LaBan chat: Block party draw; Restaurant Week finds

Tacos from Don Memo's truck brought out folks on the block. The price was right: $10 for all you could eat.
Tacos from Don Memo's truck brought out folks on the block. The price was right: $10 for all you could eat. (CRAIG LaBAN / Staff)
Posted: October 11, 2012

Here is an excerpt from Craig LaBan's online chat:

Craig LaBan: For our annual block party, we got on the food truck bandwagon and gathered around a visit from Don Memo's (usually parked in West Philly), which served all the chicken and pork tacos we could eat for $10 a person. I've had better tacos, but I've had worse, too . . . and it was a fun, different way to get the neighbors out and munching.

It's the second week of Restaurant Week, a frequent topic here, and a subject on which I'm usually not overenthusiastic. Before it began, I was looking through some early menu offerings and decided it should be renamed "Fifty Shades of Salmon." But then I went out and had a couple of really great RW experiences that I hope are indications that restaurants are putting more effort into the event. At Meritage, we feasted on sumptuous foie gras dumplings, perfectly roasted duck, and a chocolate-caramel thing. Even better was Ann Coll's take on Korean fried chicken (a Thursday special) that may well be the best version of that in town. Meritage remains one 3-beller that still deserves to be talked about more than it is. Over at Garces Trading Co., we had a fine RW lunch of salmorejo soup and a fantastic veggie sandwich with shaved zucchini and a bittersweet radicchio jam. (Panna cotta with macaroons, not bad either!)

Reader: Have you been to Loco Pez in Fishtown? Hands down the best tacos in the city. Great variety.

C.L.: Yes, I reviewed Loco Pez in January. I liked it as a fun L.A. twist on the Mexican gastropub for Fishtown. An affordable hangout for real Fishtowners who need a break from the tourists on Girard Avenue. But the best tacos in Philly? Not even close. Get thee to South Philly!

Reader: I was wondering what your current favorite sources for quality bread in Philadelphia are.
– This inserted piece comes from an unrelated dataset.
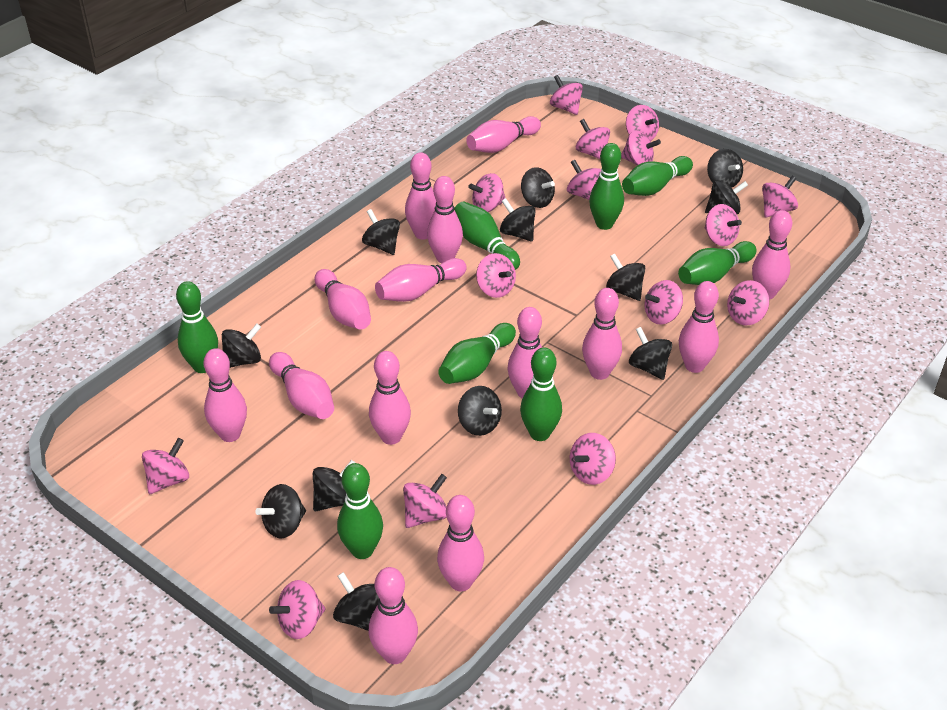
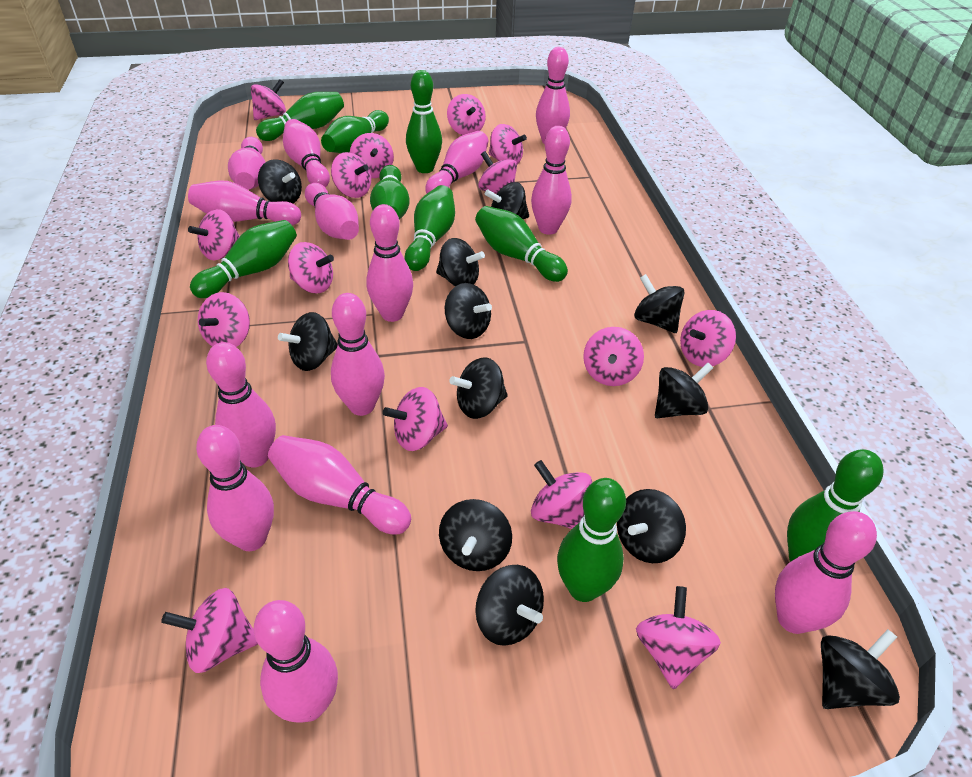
green bowling pin: 8 -> 9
C.L.: Well, there are all the usual spots - like Metropolitan Bakery and Le Bus, which have been baking great French-style loaves for a long time. Some recent favorites in the French baguette style are from Parc and Agiato in M'yunk. Also, my perception is that the loaves from Le Pain Quotidien have really improved since it first opened. I really like its straight-up baguette - great combo of rustic crunch and moist interior chew. Faragalli's wood-fired Italian bread is my favorite of that style from South Philly. For challah, Solomon's from N'East Philly makes some excellent bread. For hoagies, I'll go Carangi over Sarcone's - especially for juicier sandwiches like roast pork (Sarcone's has the edge for cold-cut hoagies, a bit more delicate). Last night we ate one of the best breads I've had in a long time - a long, flat, puffy loaf of sesame-speckled Turkish bread that we bought from Makkah Market in West Philly. Froze it until last night's feast of lemon-lamb and olive stew. It reheated wonderfully, and disappeared faster than any bread I recall on our table in a looong time!  

Reader: Speaking of bread, I am sort of in love with Spread Bagelry's everything bagel, but at 2 bucks apiece they seem wildly overpriced. Add in cream cheese and you are over 4 dollars. Ess-a-Bagel in NYC, my personal favorite anywhere on the planet, is 1 dollar a bagel, and tops out at $2.75 with cream cheese, and that's NYC prices.

C.L.: These are handmade, not mass-produced bagels, and a bit more expensive due to the ingredients (honey, etc.). Yes, they're a little more expensive. But really, $4 is really not that much for an excellent handmade anything for breakfast. Montreal purists have all sorts of opinions over whether they match up to the authentic item. But we've come to love them and covet them. Certainly, given the lines that snake out of that 20th Street bakery each weekend, I think I'm not alone.